Saying Goodbye to a Series
By Laura Kenyon
Right now, I am tossing a ball for my dog in the backyard where I grew up. The air feels like spring but smells like autumn, and the ground has a blanket of yellow and orange leaves. My brilliant but headstrong toddler is napping in what used to be my little brother's room. The baby in my belly is starting to get antsy. I have no idea what to make for dinner when my husband comes home from work. And there are a still million things I need to do before I release my third book ... before I officially say goodbye (at least in novel form) to the women I've considered friends since I first started molding them in my head almost twenty years ago. The combination of all these things is creating one of those deeply introspective moments during which I can hardly believe how much has changed since I was a kid ... since I was racing around this same swath of grass with my brothers and waiting for my mom to call us in for dinner.
It’s amazing how quickly life can move sometimes. In the past three years alone, I published my first two books, gave birth to a beautiful baby girl, came to terms with two autoimmune diseases, moved to a new town, became pregnant again, and finished another novel. Needless to say, it's been a mixture of amazing and bittersweet—and always, always memorable.And now I stand on another precipice: the publication of the third and final book in my Desperately Ever After series. This, too, is bittersweet.I realize it might sound silly to say I'll miss the characters in my books—just as I once thought it silly when authors said they began a project with one plan but their characters eventually & took control” and steered it somewhere else entirely. I realize it might sound even sillier because my main characters were plucked from other people’s work. The original Cinderella story is not mine. Nor is Rapunzel’s. Or Belle’s. Or those belonging to Snow White, Sleeping Beauty, or the princess who slept on the pea. But the Rapunzel in my story is a flaming martini mixed in Samantha Jones’s favorite NYC nightclub. Cinderella is far more Lynette Scavo than Charles Perrault. Belle is a nod to every literary heroine who started out making female readers cringe but steadily grew into an example of feminine strength. I used the original tales to outline their backstories (which have nothing to do with Disney, by the way), but my imagination filled in … and questioned … and rewrote … all the rest.
I suppose what I’m trying to say is that the women of Marestam are as much my children as are the bundle of insanity napping in my brother’s old room right now and the tiny ninja using my insides for target practice. They are my twenty- and thirty-something imaginary friends. Bringing their stories to a close was tough not because they didn’t give me direction, but because I really didn’t want to say goodbye.

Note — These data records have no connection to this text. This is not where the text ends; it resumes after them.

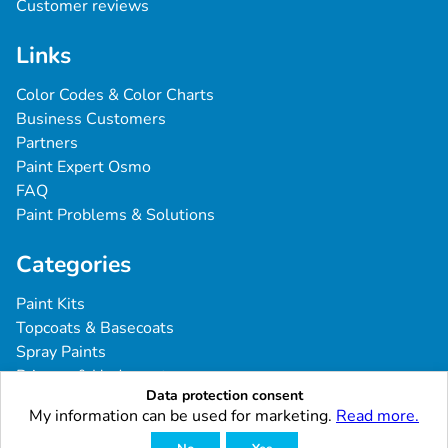
Customer reviews
Links
Color Codes & Color Charts
Business Customers
Partners
Paint Expert Osmo
FAQ
Paint Problems & Solutions
Categories
Paint Kits
Topcoats & Basecoats
Spray Paints
Primers & Undercoats
Data protection consent
Tools & Accessories
My information can be used for marketing.
Read more.
Commercial Vehicles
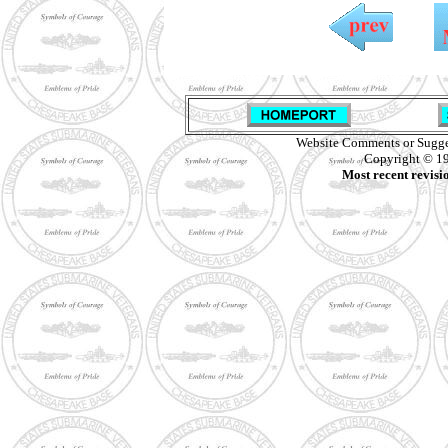
Website Comments or Sugge
Copyright © 19
Most recent revisi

Of course, there are opportunities for novellas. There are ideas for shorter stories featuring
either the main characters or others in their world. There might be a holiday special here or
there. But I’ll also be moving on. When the pre-order period for Skipping Midnight ends and the book goes live on November 16, it will signal the end of one era for me and the beginning of another. But for that moment, in my head I’ll be sitting on Rapunzel’s balcony, overlooking the towers of Carpale Castle alongside Belle, Cindy, Dawn, Snow, and Penny, raising my glass to friendship and to the many different ways in which we can find love.